De chordae tendineae
De chordae tendineae vormen samen met de
papillairspieren het tensieapparaat van de klep. De origo bevindt zich in
de apicale delen van papillairspieren of direct aan de posterieure ventrikelwand.
De insertie is ergens aan de vrije zijde van het klepblad of aan de
ventriculaire zijde ervan.
Men ondernam vele pogingen tot classificatie:
- Tandler: o.b.v. de kant van insertie van het klepblad:
1e orde: insertie aan vrije zijde
2e orde: insertie aan vrije kant van ventriculair oppervlak
3e orde: aan basaal deel van klepblad
- Roberts en Perloff, o.b.v. het spilpatroon van de chordae
- Lam, o.b.v. morfologische verschillen, insertieplaats en potentiële functionele significantie
- Torontogroep, o.b.v. onderscheid tussen commissuralen en klepbladchordae
Commissuralen zijn waaiervormig en verzekeren opening en sluiting van de klepbladen
Chordae van klepbladen worden
verdeeld in drie types:
1) Ruwe zone chordae, deze splitsen zich in drie takken: een naar het vrije uiteinde van het klepblad, de andere twee naar het ventriculaire oppervlak van de ruwe zone
Stuttende chordae: ondersteunen aortisch klepblad,
vallen onder 1)
2) Basale chordae, direct van posterieure ventrikelwand naar de klepbladbasis
3) Spleet chordae, lijken sprekend op commisuralen’
- Becker en De Wit, o.b.v. de normale compositie van de
chordale ondersteuning
Histologisch bestaat de chorda tendinea uit een fibreuze laag van collagene fibrillen die longitudinaal zijn georiënteerd. Deze laag is omgeven door een buitenlaag van elastische vezels en proteoglycanen.

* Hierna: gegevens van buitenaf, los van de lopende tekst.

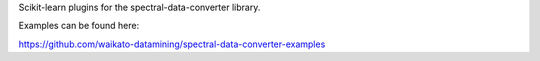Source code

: Scikit-learn plugins for the spectral-data-converter library.

Examples can be found here:

https://github.com/waikato-datamining/spectral-data-converter-examples

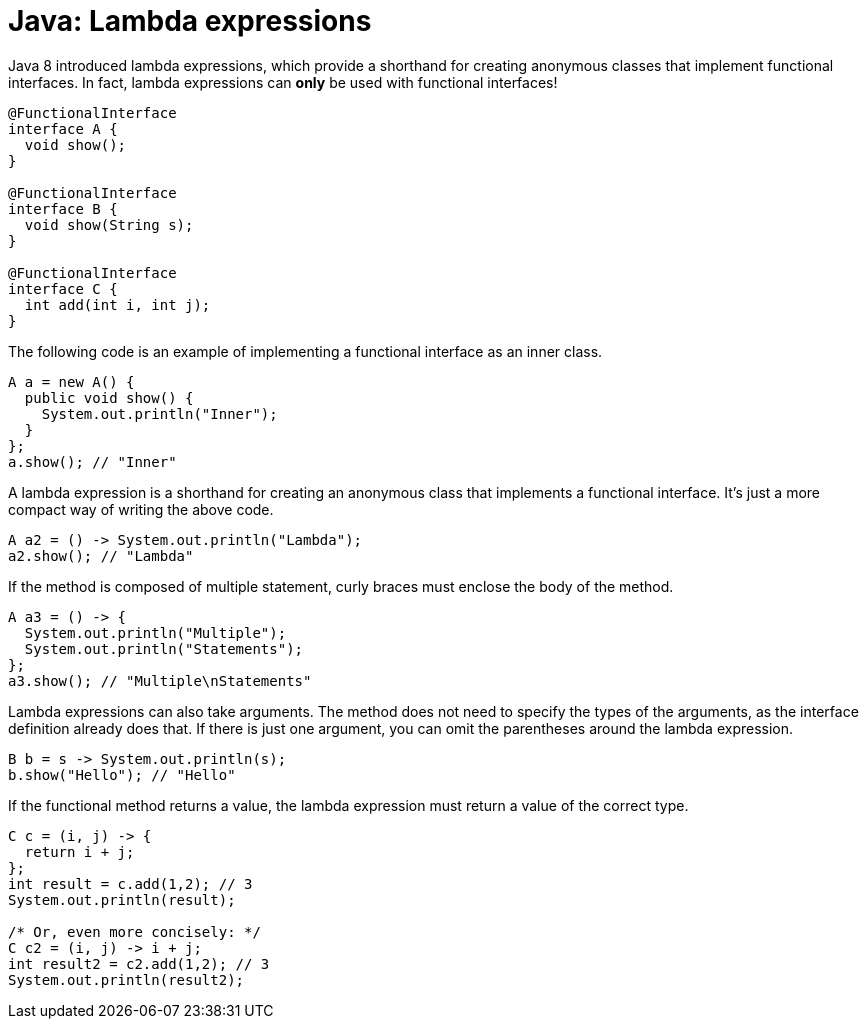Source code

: = Java: Lambda expressions

Java 8 introduced lambda expressions, which provide a shorthand for creating anonymous classes that implement functional interfaces. In fact, lambda expressions can *only* be used with functional interfaces!

[source,java]
----
@FunctionalInterface
interface A {
  void show();
}

@FunctionalInterface
interface B {
  void show(String s);
}

@FunctionalInterface
interface C {
  int add(int i, int j);
}
----

The following code is an example of implementing a functional interface as an inner class.

[source,java]
----
A a = new A() {
  public void show() {
    System.out.println("Inner");
  }
};
a.show(); // "Inner"
----

A lambda expression is a shorthand for creating an anonymous class that implements a functional interface. It's just a more compact way of writing the above code.

[source,java]
----
A a2 = () -> System.out.println("Lambda");
a2.show(); // "Lambda"
----

If the method is composed of multiple statement, curly braces must enclose the body of the method.

[source,java]
----
A a3 = () -> {
  System.out.println("Multiple");
  System.out.println("Statements");
};
a3.show(); // "Multiple\nStatements"
----

Lambda expressions can also take arguments. The method does not need to specify the types of the arguments, as the interface definition already does that. If there is just one argument, you can omit the parentheses around the lambda expression.

[source,java]
----
B b = s -> System.out.println(s);
b.show("Hello"); // "Hello"
----

If the functional method returns a value, the lambda expression must return a value of the correct type.

[source,java]
----
C c = (i, j) -> {
  return i + j;
};
int result = c.add(1,2); // 3
System.out.println(result);

/* Or, even more concisely: */
C c2 = (i, j) -> i + j;
int result2 = c2.add(1,2); // 3
System.out.println(result2);
----
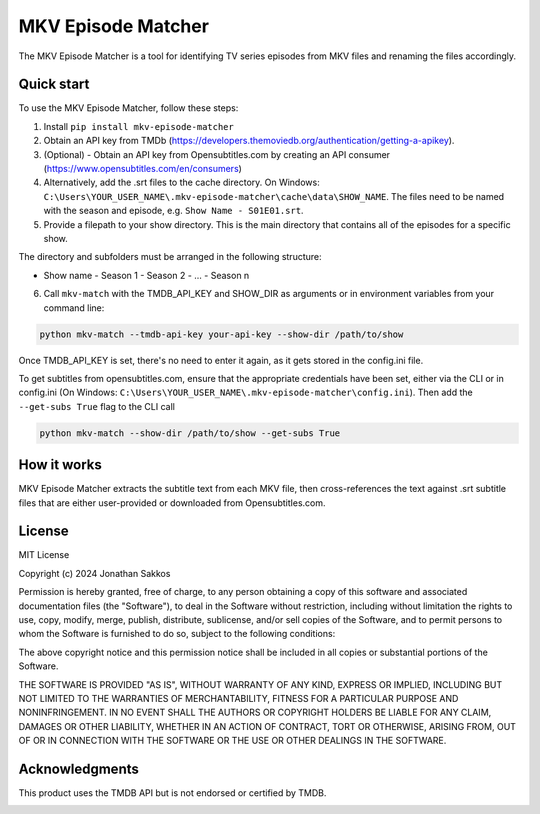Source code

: ===================
MKV Episode Matcher
===================

|docs|  |pypi|

The MKV Episode Matcher is a tool for identifying TV series episodes from MKV files and renaming the files accordingly.

Quick start
===========

To use the MKV Episode Matcher, follow these steps:

1. Install ``pip install mkv-episode-matcher``
2. Obtain an API key from TMDb (https://developers.themoviedb.org/authentication/getting-a-apikey).
3. (Optional) - Obtain an API key from Opensubtitles.com by creating an API consumer (https://www.opensubtitles.com/en/consumers)
4. Alternatively, add the .srt files to the cache directory. On Windows: ``C:\Users\YOUR_USER_NAME\.mkv-episode-matcher\cache\data\SHOW_NAME``. The files need to be named with the season and episode, e.g. ``Show Name - S01E01.srt``.
5. Provide a filepath to your show directory. This is the main directory that contains all of the episodes for a specific show.

The directory and subfolders must be arranged in the following structure:

- Show name
  - Season 1
  - Season 2
  - ...
  - Season n
  
6. Call ``mkv-match`` with the TMDB_API_KEY and SHOW_DIR as arguments or in environment variables from your command line:

.. code-block:: bash

   python mkv-match --tmdb-api-key your-api-key --show-dir /path/to/show

Once TMDB_API_KEY is set, there's no need to enter it again, as it gets stored in the config.ini file.

To get subtitles from opensubtitles.com, ensure that the appropriate credentials have been set, either via the CLI or in config.ini (On Windows: ``C:\Users\YOUR_USER_NAME\.mkv-episode-matcher\config.ini``).
Then add the ``--get-subs True`` flag to the CLI call

.. code-block:: bash

   python mkv-match --show-dir /path/to/show --get-subs True

How it works
============

MKV Episode Matcher extracts the subtitle text from each MKV file, then cross-references the text against .srt subtitle files that are either user-provided or downloaded from Opensubtitles.com.

License
=======

MIT License

Copyright (c) 2024 Jonathan Sakkos

Permission is hereby granted, free of charge, to any person obtaining a copy
of this software and associated documentation files (the "Software"), to deal
in the Software without restriction, including without limitation the rights
to use, copy, modify, merge, publish, distribute, sublicense, and/or sell
copies of the Software, and to permit persons to whom the Software is
furnished to do so, subject to the following conditions:

The above copyright notice and this permission notice shall be included in all
copies or substantial portions of the Software.

THE SOFTWARE IS PROVIDED "AS IS", WITHOUT WARRANTY OF ANY KIND, EXPRESS OR
IMPLIED, INCLUDING BUT NOT LIMITED TO THE WARRANTIES OF MERCHANTABILITY,
FITNESS FOR A PARTICULAR PURPOSE AND NONINFRINGEMENT. IN NO EVENT SHALL THE
AUTHORS OR COPYRIGHT HOLDERS BE LIABLE FOR ANY CLAIM, DAMAGES OR OTHER
LIABILITY, WHETHER IN AN ACTION OF CONTRACT, TORT OR OTHERWISE, ARISING FROM,
OUT OF OR IN CONNECTION WITH THE SOFTWARE OR THE USE OR OTHER DEALINGS IN THE
SOFTWARE.

Acknowledgments
===============

This product uses the TMDB API but is not endorsed or certified by TMDB.

.. image:: https://www.themoviedb.org/assets/2/v4/logos/v2/blue_long_2-9665a76b1ae401a510ec1e0ca40ddcb3b0cfe45f1d51b77a308fea0845885648.svg
   :alt: The Movie Database
   :target: https://www.themoviedb.org/

.. |docs| image:: https://readthedocs.org/projects/mkv-episode-matcher/badge/?version=latest
   :target: https://mkv-episode-matcher.readthedocs.io/en/latest/?badge=latest
   :alt: Documentation Status
.. |pypi| image:: https://badge.fury.io/py/mkv-episode-matcher.svg
   :target: https://badge.fury.io/py/mkv-episode-matcher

De papillairspieren en het linker ventrikel
De papillairspieren van de mitralisklep zijn redelijk constant in hun positie. In hun exacte architectuur bestaan echter wel variaties. Ze zijn gelokaliseerd onder de commissuren en bezetten dus anterolaterale en posteromediale posities. De origo is in het lage derde van de vrije wand van het linker ventrikel en kan gezamenlijke of gescheiden bases hebben. Ze verdelen zich in een variabel aantal koppen, waarbij iedere kop dient als anker voor een chorda tendinea. De anterolaterale spier is vaak het meest uniform, de posteromediale is meestal kleiner. Hun functie is het verzekeren dat de chordae tendineae altijd onder een bepaalde tensie staan; ze absorberen dus schokken die optreden tijdens de cardiale cyclus.
Het is de inspanning van een verticale kracht door het ventriculaire myocard en papillairspieren die een goede aanhechting van de klepbladen verzekert en hun eversie voorkomt.